Die Möven wollten Futter haben - sie sind rings um das Schiff geflogen, und kreischten uns an. Wir taten ihnen den Gefallen, gaben aber acht, dass uns keine einen Klecks auf das Dirndel oder die weiße Bluse macht.

Auf der Brücke der junge Kapitän mit seiner weißen Mütze imponierte uns sehr, und auch unter den Matrosen waren einige, die uns gefielen. So fesch sahen unsere Dorfjungs nicht aus!

Vorne auf’m Dampfer und auch hinten waren die „Elbtalschwärmer“ anzutreffen. Die kannten jeden Berg und jedes Tal, stromauf, stromab, das war egal. Zu denen durfte man auch nicht sagen: Es ist woanders auch ganz schön. Gleich hieß es dann: Horcht gar nicht hin - was die vom Elbtal schon verstehen! Sie guckten dann alle gleich ganz verächtlich drein. Am besten war es also hier, in Worten mitzuschwelgen oder zu schweigen oder ... zu singen. Denn als wir aus Begeisterung ein Lied nach dem anderen gesungen haben - wie schön hat das geklungen!

Bald war´n wir in Herrnskretschen, unsern Ziele, beim Aussteigen gab es noch mal so ein Gewühle. Die einen wollten rein, die andern raus, und so wurde ein Gedränge draus. Wir mussten ganz gehörig schieben, denn fast hätten wir den Anschluß an unsere Gruppe verlor´n.

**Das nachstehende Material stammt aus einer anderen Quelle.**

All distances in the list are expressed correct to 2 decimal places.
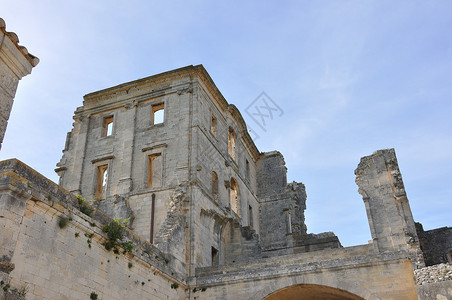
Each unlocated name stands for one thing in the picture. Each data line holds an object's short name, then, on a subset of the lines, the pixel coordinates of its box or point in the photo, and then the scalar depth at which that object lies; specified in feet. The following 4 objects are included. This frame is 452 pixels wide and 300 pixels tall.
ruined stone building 30.17
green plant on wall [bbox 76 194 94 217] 34.24
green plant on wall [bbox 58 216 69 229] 31.24
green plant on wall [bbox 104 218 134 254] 36.24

Bald nach dem Landgang ging´s Rennen wieder los, denn wir wollten uns ja noch schnell bis zum Wasserfall in der Edmundsklamm paddeln lassen. Die Jungs hatten sich auch gleich wieder zwei Kähne reserviert und uns Mädchen galant hinein manövriert.
Wie konnte denn anders sein, bei dem Geschaukel fiel ich in´s Wasser rein. Zum Glück war´s gleich am Ufer, und es wurden nur meine Beine nass, für die Bengels war´s natürlich ein Riesenspaß.

In der Edmundsklamm beim Wasserfall war es zwar schön, aber bald mussten wir leider seh´n, dass wir zur Abfahrtszeit zum Schiffe geh´n. Dort gab´s dann zum dritten Mal Gedränge, beinah verlor’n wir einander in der Menge. Endlich hatten dann alle Platz gefunden und haben die ganze Heimfahrt über wieder kräftig mitgesungen.

Es ist dann ziemlich spät geworden, und deshalb war uns Mädels vor´m Heimweg im Mondschein bange. Jetzt spätestens wurde allen klar, wie schön´s doch auf dem Dampfer war. Doch ohne weitere Schwierigkeiten, mit Jux und Neckerei, brachten die Jungs uns Mädels alle gemeinsam wieder in´s Dorf und dann sogar eine jede bis an’s Hoftor zurück. Sie riefen auch noch uns´re Eltern raus, damit keine von uns erst eine große Strafpredigt bekam, weil sie sahen, dass wir begleitet und beschützt worden waren.